Dr. D.A. Henderson, professor of medicine at the Center for Biosecurity at the University of Pittsburgh Medical Center, said under normal circumstances there probably was very little, if any, risk of an infected person transmitting smallpox through the mail.

He said it was highly possible the cases described in the medical journal articles had not been properly investigated and there could have been other ways people became infected that did not involve contaminated letters. When he was involved in efforts to eradicate smallpox globally, he said, no instances were ever reported of infections that could be traced back to infected mail items.

Henderson did say he thought it was possible terrorists could transmit smallpox through the mail by aerosolizing the virus, similar to what was done in the anthrax attacks, which infected 18 people and killed five.

"They could do that, oh yeah, no question," Henderson told UPI.

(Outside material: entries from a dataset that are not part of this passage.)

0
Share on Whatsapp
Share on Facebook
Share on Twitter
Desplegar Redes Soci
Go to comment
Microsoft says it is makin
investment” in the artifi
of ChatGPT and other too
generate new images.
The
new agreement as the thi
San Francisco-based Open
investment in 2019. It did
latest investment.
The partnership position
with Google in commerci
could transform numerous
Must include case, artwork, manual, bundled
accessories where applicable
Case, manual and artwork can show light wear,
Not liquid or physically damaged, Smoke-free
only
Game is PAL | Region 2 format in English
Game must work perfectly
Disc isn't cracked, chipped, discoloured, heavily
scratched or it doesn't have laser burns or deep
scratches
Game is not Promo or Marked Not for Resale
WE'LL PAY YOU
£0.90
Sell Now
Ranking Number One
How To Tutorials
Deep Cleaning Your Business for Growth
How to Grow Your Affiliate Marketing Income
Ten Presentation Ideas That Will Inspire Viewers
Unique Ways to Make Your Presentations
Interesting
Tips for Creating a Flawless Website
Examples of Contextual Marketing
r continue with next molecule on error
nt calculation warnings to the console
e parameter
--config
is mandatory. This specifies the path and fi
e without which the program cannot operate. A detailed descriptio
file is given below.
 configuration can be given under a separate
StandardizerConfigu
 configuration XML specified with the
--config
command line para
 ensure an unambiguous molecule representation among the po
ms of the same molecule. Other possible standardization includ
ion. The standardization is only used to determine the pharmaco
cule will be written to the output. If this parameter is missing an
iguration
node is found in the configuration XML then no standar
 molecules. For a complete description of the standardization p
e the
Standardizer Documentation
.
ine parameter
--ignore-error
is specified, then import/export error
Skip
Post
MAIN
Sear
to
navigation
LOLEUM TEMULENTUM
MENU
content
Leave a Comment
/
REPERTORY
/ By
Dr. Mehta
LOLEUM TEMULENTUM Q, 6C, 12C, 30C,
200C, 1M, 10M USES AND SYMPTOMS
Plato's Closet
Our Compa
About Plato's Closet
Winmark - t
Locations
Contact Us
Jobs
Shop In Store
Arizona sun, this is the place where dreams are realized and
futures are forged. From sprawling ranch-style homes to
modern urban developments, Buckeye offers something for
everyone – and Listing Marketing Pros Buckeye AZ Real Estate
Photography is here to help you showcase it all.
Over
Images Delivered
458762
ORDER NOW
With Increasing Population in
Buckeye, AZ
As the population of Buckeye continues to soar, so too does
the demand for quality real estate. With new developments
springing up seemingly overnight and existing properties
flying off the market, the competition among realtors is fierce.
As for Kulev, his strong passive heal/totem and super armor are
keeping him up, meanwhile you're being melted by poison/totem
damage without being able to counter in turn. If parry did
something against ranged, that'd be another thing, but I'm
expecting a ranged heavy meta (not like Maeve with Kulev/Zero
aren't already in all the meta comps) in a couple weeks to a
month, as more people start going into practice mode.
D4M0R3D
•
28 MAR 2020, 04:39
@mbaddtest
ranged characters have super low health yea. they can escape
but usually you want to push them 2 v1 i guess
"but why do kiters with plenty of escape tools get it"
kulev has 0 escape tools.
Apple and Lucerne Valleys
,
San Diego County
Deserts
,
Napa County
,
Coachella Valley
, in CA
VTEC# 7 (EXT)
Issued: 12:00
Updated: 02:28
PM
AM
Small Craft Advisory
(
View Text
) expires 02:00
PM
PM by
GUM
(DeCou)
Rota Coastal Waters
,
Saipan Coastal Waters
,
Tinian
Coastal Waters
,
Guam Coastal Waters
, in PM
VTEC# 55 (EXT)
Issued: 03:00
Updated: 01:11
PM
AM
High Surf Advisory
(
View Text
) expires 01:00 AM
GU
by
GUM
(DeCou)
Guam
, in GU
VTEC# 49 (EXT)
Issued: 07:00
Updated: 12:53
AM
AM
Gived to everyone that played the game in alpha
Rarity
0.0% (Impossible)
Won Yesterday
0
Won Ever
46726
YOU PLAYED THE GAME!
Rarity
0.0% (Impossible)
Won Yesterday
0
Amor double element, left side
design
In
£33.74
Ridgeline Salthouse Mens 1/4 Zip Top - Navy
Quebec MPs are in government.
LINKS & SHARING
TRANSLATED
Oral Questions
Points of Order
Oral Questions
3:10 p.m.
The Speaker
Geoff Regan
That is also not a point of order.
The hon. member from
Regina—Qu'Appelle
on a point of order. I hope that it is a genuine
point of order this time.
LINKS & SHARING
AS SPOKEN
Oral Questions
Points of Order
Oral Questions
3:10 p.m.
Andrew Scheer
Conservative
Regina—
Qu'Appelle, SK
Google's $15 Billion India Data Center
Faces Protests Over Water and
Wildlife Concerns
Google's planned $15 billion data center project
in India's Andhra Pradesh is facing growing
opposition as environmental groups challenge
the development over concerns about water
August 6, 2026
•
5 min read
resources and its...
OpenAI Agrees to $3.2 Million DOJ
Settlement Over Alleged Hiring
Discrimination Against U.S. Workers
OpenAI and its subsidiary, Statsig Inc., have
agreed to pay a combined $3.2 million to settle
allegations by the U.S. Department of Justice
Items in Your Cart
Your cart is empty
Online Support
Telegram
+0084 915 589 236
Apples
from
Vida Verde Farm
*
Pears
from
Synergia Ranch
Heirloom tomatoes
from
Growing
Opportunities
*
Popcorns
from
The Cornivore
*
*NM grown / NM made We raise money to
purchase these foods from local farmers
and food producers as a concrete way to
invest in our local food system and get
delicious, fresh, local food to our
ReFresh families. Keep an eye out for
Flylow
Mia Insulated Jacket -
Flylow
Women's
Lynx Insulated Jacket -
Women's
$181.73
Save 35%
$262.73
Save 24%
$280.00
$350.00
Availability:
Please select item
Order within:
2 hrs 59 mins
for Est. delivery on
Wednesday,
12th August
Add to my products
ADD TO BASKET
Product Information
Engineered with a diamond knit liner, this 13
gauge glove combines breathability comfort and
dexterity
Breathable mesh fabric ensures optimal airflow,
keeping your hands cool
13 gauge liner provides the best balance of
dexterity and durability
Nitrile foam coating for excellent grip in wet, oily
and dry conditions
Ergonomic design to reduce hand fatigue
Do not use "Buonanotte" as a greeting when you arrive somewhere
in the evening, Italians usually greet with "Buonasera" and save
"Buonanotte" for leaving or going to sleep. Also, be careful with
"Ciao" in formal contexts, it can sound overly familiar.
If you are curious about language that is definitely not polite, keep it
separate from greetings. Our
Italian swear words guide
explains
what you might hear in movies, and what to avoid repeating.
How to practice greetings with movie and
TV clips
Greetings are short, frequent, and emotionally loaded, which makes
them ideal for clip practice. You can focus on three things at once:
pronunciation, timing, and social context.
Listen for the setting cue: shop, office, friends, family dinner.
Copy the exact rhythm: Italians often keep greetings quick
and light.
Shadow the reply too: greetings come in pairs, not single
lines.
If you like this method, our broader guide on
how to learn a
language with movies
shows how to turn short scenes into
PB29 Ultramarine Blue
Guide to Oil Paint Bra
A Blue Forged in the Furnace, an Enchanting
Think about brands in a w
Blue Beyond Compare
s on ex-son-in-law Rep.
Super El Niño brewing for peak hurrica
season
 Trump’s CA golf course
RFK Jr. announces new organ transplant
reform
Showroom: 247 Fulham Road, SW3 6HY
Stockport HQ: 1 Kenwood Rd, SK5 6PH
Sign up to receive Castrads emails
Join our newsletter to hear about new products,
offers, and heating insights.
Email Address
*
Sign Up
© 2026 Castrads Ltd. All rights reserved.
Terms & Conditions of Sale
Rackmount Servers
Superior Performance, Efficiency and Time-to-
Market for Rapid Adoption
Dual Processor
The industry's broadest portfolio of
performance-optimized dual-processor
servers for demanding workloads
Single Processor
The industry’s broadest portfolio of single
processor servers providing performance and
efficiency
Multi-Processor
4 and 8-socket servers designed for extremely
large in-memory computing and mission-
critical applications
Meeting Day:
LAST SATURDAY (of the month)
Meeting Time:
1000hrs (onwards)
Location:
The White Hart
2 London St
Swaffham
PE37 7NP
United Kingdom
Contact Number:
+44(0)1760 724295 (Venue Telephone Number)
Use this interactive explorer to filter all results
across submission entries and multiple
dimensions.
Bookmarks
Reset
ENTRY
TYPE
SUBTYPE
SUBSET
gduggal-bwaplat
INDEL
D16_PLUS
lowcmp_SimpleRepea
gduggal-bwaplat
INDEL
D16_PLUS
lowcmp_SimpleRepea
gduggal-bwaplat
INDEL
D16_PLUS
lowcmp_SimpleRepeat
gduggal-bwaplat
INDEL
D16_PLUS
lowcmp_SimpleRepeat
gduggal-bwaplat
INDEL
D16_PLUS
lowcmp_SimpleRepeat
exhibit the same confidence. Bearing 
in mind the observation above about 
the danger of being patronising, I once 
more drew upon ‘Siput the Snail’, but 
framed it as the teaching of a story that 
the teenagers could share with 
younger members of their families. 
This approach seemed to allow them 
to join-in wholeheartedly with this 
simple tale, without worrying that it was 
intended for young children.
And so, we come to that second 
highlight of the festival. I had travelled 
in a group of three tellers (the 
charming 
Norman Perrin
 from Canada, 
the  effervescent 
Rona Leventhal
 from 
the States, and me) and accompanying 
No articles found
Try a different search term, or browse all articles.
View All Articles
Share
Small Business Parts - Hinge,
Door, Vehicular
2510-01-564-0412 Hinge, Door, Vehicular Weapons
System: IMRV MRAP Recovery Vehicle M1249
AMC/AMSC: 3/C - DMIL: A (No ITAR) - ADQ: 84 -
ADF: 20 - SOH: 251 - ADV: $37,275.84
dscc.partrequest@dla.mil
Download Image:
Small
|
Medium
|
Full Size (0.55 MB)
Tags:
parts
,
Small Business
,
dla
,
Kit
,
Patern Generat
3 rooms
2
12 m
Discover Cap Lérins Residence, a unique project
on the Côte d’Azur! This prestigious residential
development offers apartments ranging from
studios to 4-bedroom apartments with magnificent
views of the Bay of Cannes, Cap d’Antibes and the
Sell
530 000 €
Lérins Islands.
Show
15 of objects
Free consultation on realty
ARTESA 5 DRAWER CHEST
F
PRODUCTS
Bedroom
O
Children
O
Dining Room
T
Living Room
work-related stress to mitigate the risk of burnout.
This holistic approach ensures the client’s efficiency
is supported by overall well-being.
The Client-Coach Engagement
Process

He said it was less likely to happen with smallpox than with anthrax, however, due to difficulties of obtaining the virus in the first place, the technical knowledge required to work with it, and the dangers of self-infection.

Henderson noted, however, officials involved in the Russian Bioweapons program have admitted in recent years they produced very fine, tiny-particle smallpox and conducted outdoors experiments with it in 1971. He said it is not known whether the efforts infected anyone, but it demonstrates the feasibility of aerosolizing the deadly virus.

Henderson said if smallpox was stabilized properly, it probably could survive a trip through the mail system, "but it wouldn't survive as well as anthrax."

Bob Anderson, a spokesman for the U.S. Postal Service, said in terms of precautionary measures to prevent biological weapons from being spread through the mail system, the only monitoring systems in place test for anthrax.

"The system is expandable -- meaning the equipment is capable of being configured to test for the presence of other biohazards in the mail -- but there are no plans to do so at this time," Anderson told UPI.

The Postal Service also irradiates some federal mail to kill potential bioweapons, but this process is used only on government mail headed for federal agencies in the Washington area, he said.

Henderson said he did not know if irradiation would kill the smallpox virus.